[Intrinsic camera parameters]
▼

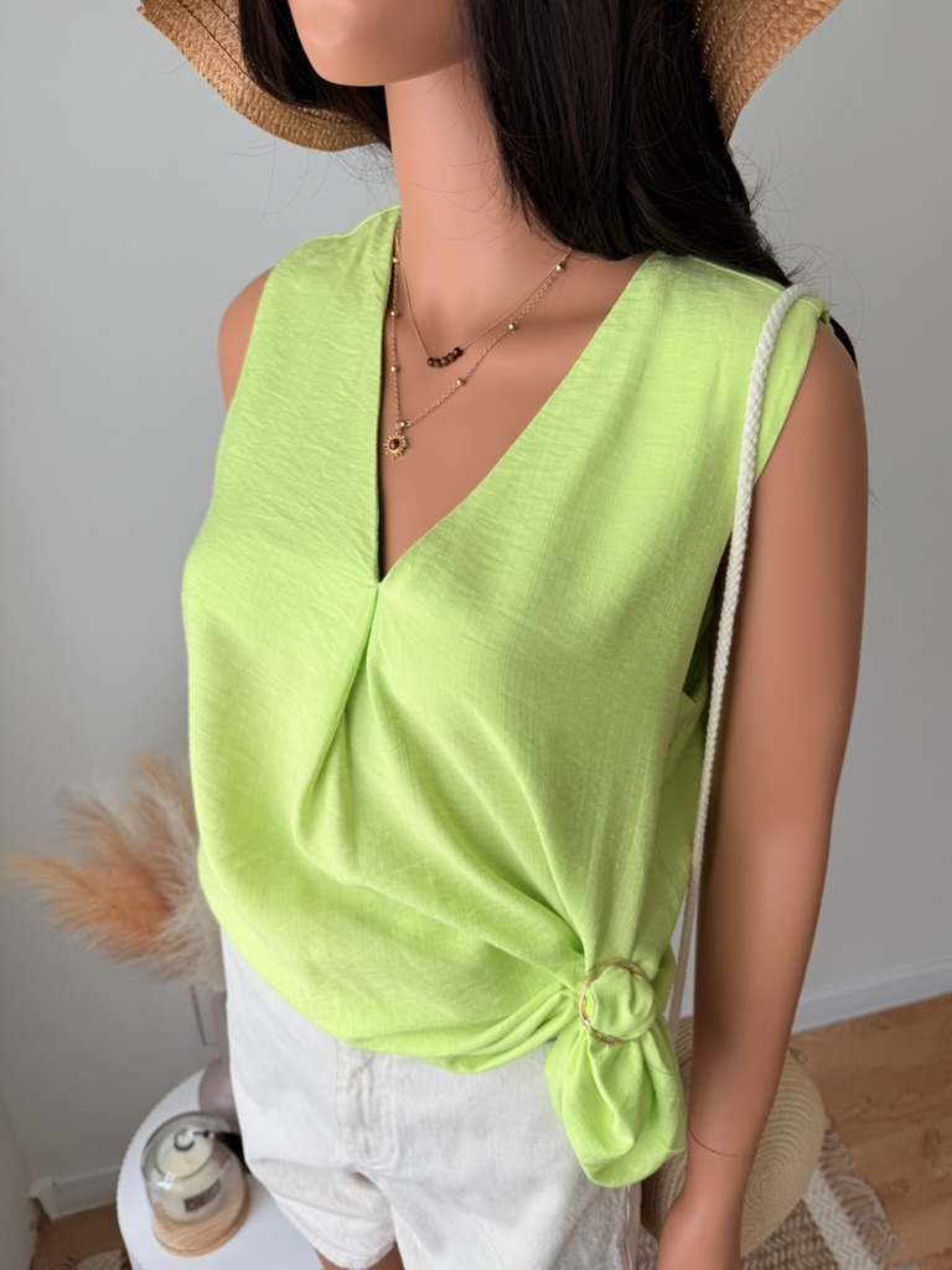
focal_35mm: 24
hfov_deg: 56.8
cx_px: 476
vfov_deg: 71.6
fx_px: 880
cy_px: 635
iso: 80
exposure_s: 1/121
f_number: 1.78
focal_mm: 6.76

▲
▼

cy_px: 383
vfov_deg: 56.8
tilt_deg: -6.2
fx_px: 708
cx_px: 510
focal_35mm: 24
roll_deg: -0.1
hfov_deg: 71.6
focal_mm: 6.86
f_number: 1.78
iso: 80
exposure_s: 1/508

▲
▼

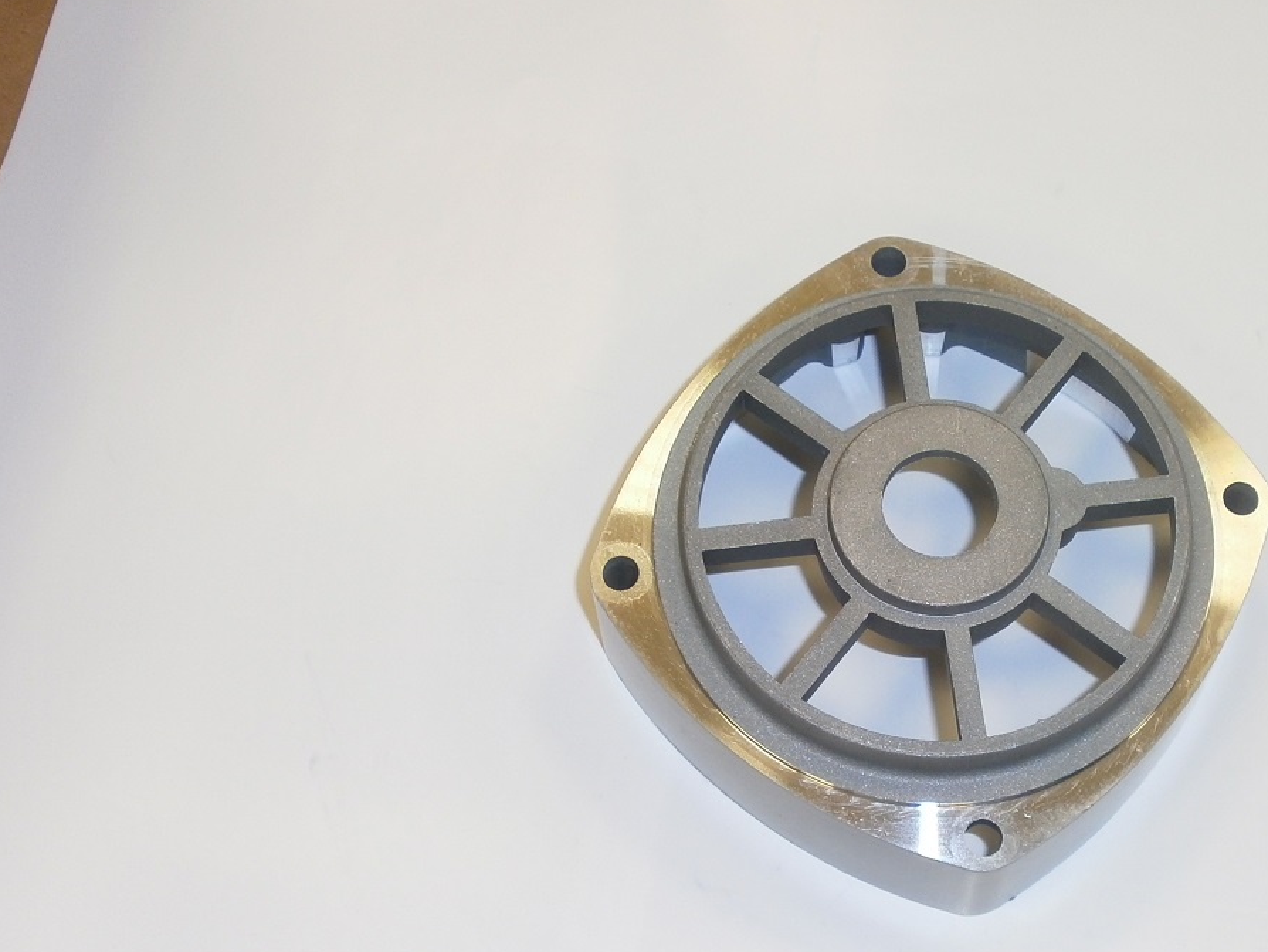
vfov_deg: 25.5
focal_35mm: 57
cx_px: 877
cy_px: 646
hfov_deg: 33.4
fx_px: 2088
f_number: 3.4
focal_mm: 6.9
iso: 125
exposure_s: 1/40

▲

Work task: Above are the entries. Copy exactly the part that opens with the line containing "focal_35mm: 57" and closes with the line containing "exposure_s: 1/40", and no more.

Response to this exercise:
focal_35mm: 57
cx_px: 877
cy_px: 646
hfov_deg: 33.4
fx_px: 2088
f_number: 3.4
focal_mm: 6.9
iso: 125
exposure_s: 1/40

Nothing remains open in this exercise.